Black recurre como arma a la Blackerina, un explosivo de su invención, y es descrito como capaz de volverse invisible. Frente a los Hombres de Negro, sus aliados desarrollan los Hombres Bólido, un cruce de robot y armadura mecánica propulsada por cohetes. La serie se cierra, según la misma fuente, sin dejar claro el destino final de los villanos que dan título a la obra —un final que Porcel atribuye directamente a la interrupción por la Guerra Civil, no a una resolución narrativa planeada.
La colección estaba en marcha cuando estalla la Guerra Civil en julio de 1936: Canellas Casals tuvo que darle un final precipitado antes de abandonar Barcelona, sede de Editorial Marco, y refugiarse en el San Sebastián franquista hasta el fin del conflicto —el mismo patrón de interrupción bélica que afecta a Los Vampiros del Aire, cuya continuación de posguerra no llega hasta 1940. Porcel data el cierre editorial de la serie precisamente en la coincidencia entre el final abrupto de la trama y el desplazamiento de Canellas de la Barcelona republicana a la zona franquista, lo que sitúa el fin de la publicación hacia 1936-37.

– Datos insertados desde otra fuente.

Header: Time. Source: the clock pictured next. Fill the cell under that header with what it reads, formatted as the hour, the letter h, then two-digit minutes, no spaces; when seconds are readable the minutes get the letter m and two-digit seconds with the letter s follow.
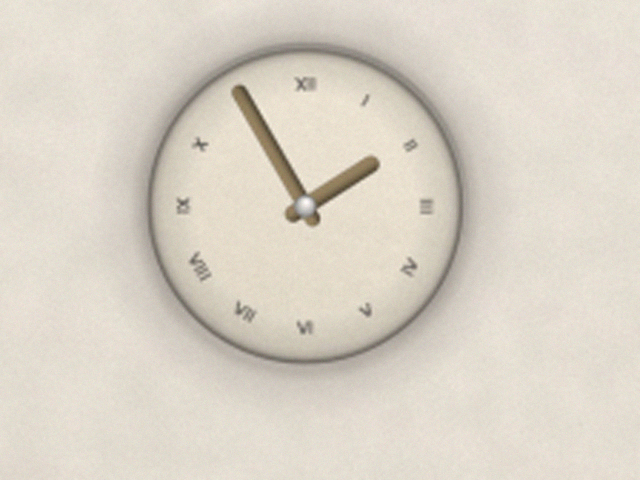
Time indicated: 1h55
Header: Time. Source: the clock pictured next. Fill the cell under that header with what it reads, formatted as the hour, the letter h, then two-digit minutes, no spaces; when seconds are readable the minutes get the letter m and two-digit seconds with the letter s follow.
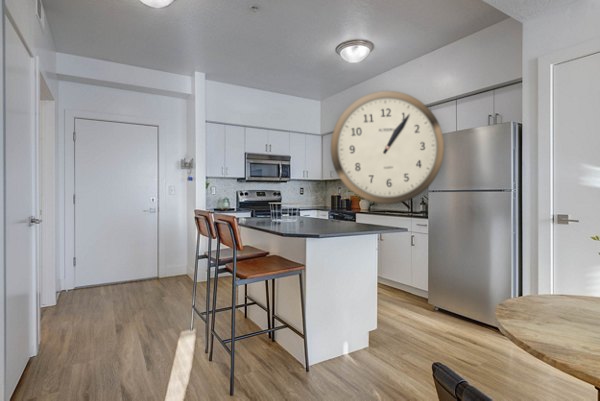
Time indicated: 1h06
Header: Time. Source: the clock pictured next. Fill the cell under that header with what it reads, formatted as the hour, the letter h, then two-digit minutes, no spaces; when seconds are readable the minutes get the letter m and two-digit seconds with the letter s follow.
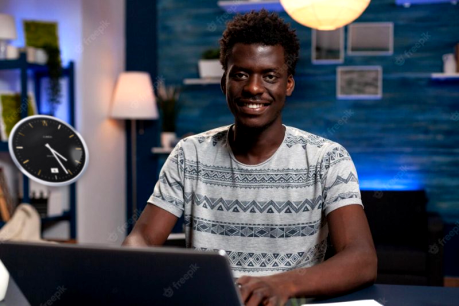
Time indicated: 4h26
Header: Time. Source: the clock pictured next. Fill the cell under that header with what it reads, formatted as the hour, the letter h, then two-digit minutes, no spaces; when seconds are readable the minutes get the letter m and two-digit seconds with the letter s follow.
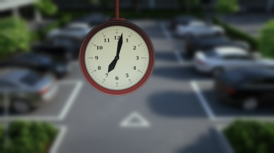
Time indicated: 7h02
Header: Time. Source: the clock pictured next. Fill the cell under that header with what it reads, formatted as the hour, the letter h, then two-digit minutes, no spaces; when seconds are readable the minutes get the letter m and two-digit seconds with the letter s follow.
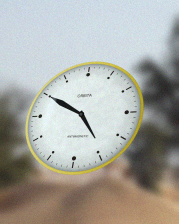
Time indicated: 4h50
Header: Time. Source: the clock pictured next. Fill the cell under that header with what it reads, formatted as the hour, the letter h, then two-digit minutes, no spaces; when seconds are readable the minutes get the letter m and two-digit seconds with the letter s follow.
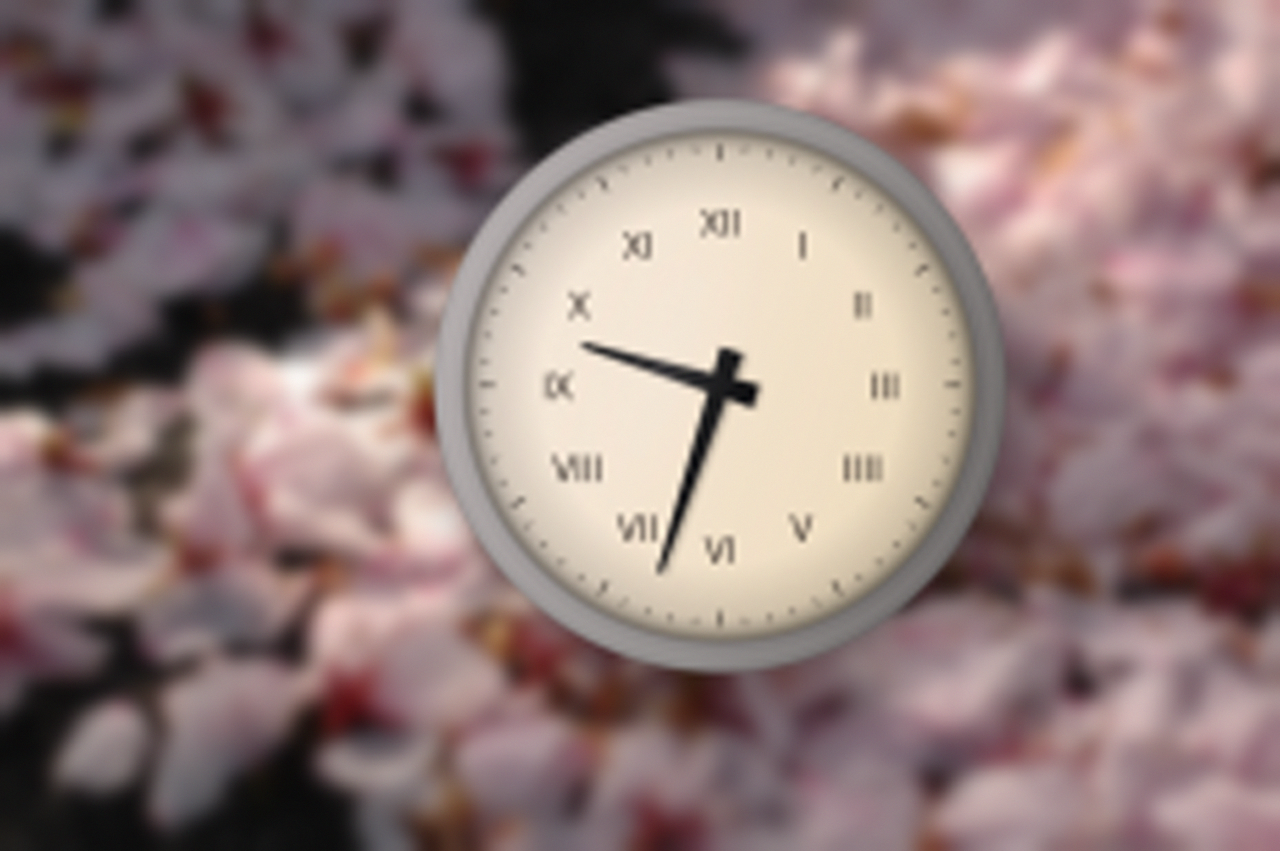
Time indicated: 9h33
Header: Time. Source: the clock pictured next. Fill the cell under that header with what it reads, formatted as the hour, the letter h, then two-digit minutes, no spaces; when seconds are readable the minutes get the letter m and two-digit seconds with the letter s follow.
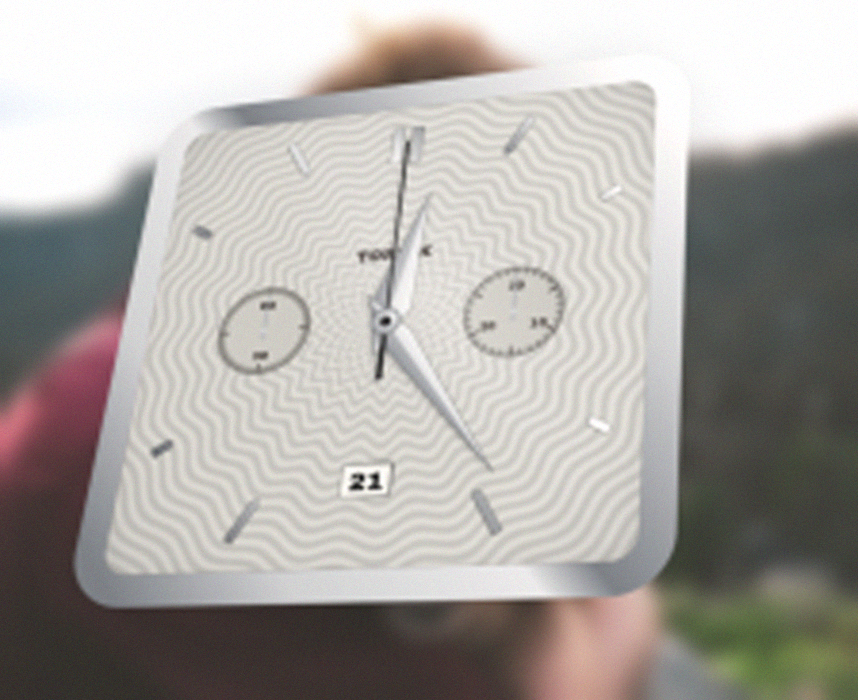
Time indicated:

El Círculo Rojo maneja el repertorio habitual del género en esta etapa: organización criminal enmascarada, vehículos extraordinarios, aparatos supercientíficos y escenarios exóticos (Himalaya, India, fondo submarino), en una línea que Porcel vincula explícitamente al modelo de Julio Verne y a los seriales de “supervillano” de la época. Con el tiempo, según la misma fuente, el Círculo Rojo llega a dotar a sus Hombres de Negro de alas mecánicas —recurso que Porcel compara directamente con Los Vampiros del Aire— y de un castillo gótico como base de operaciones, lo que refuerza la lectura de El Círculo Rojo como pieza dentro de un mismo repertorio visual y narrativo compartido con otras series de Marco de la época.
El Círculo Rojo cierra, según esta lectura, el ciclo de folletines fantásticos prebélicos de Marco protagonizados por la pareja creativa Canellas Casals / Marc Farell, que en la misma etapa firma también Mack-Wan el Invencible y, presumiblemente, El Corsario X.